Weekend Links: Making a difference 50 years after Watts, and a SoCal dozen of America’s best bike shops

Fifty years after the Watts Riots, KCET looks at people and organizations working to re-imagine a part of the city that usually gets ignored unless something bad makes the news.

Among the groups they profile are the Eastside Riders Bike Club, using bikes to make a difference in South LA.

“We will educate our community and hope to bring a sense of pride. We hope to increase ridership and educate all safety components when it comes to walking, cycling and driving. We must all live together, work together and play together, ” says Jones.

The group is planning to open the Eastside Riders Bike & Skate Shop on September 5, 2015, at Central Avenue and 114th Street.

__Data shown__.
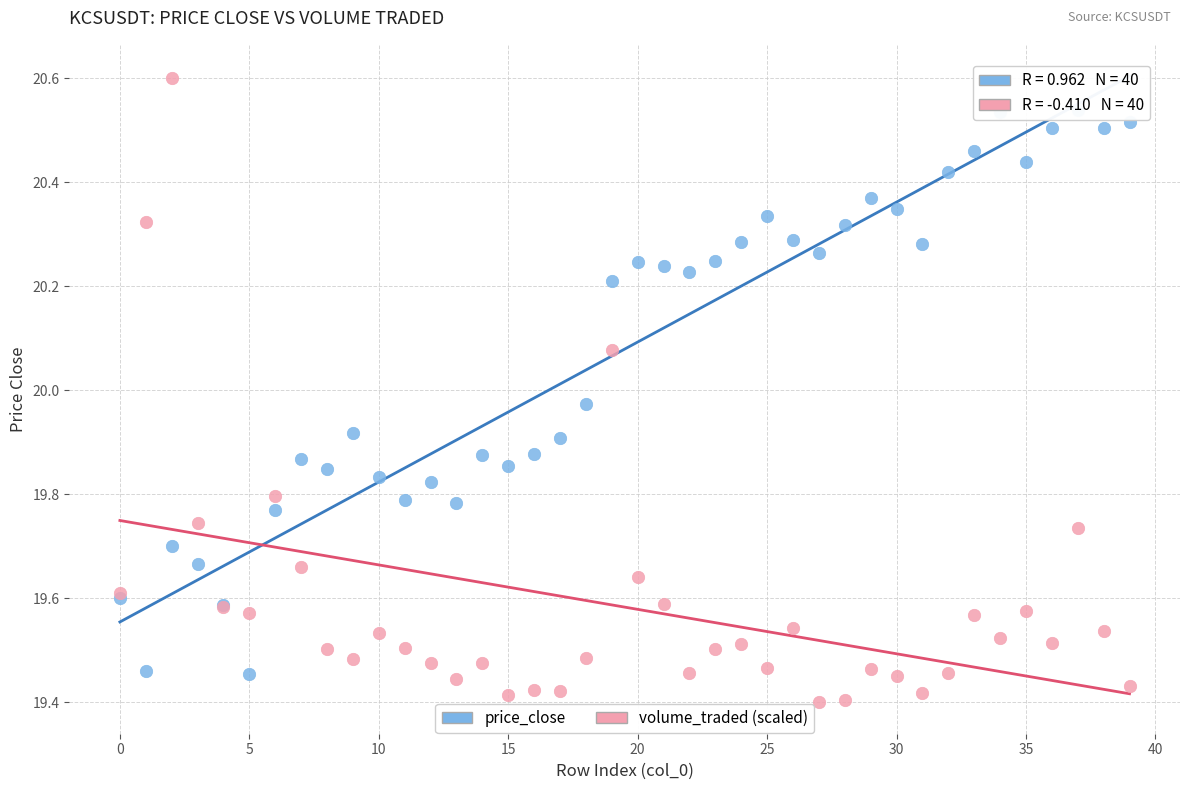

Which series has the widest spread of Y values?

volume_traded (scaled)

__Assigned task A__. From the weekend links post, extract the passage word for word, beginning at the words "Weekend Links: Making" and stopping after "and 114th Street.".
__Assigned task B__. According to the weekend links post, at which intersection is the Eastside Riders Bike & Skate Shop planned to open?
__Assigned task C__. Carry on the weekend links post from its final sentence.

__Exercise answer A__.
Weekend Links: Making a difference 50 years after Watts, and a SoCal dozen of America’s best bike shops

Fifty years after the Watts Riots, KCET looks at people and organizations working to re-imagine a part of the city that usually gets ignored unless something bad makes the news.

Among the groups they profile are the Eastside Riders Bike Club, using bikes to make a difference in South LA.

“We will educate our community and hope to bring a sense of pride. We hope to increase ridership and educate all safety components when it comes to walking, cycling and driving. We must all live together, work together and play together, ” says Jones.

The group is planning to open the Eastside Riders Bike & Skate Shop on September 5, 2015, at Central Avenue and 114th Street.

__Exercise answer B__. Central Avenue and 114th Street.

__Exercise answer C__.
………

The National Bicycle Dealers Association listed the best bike shops in America for 2015, and Southern California was well represented.

The list includes four in the Los Angeles area, three in Orange County, four in San Diego County and one in Redlands. Interestingly, none of the LA area shops are on the LA Weekly’s nominees for the city’s best bike shops.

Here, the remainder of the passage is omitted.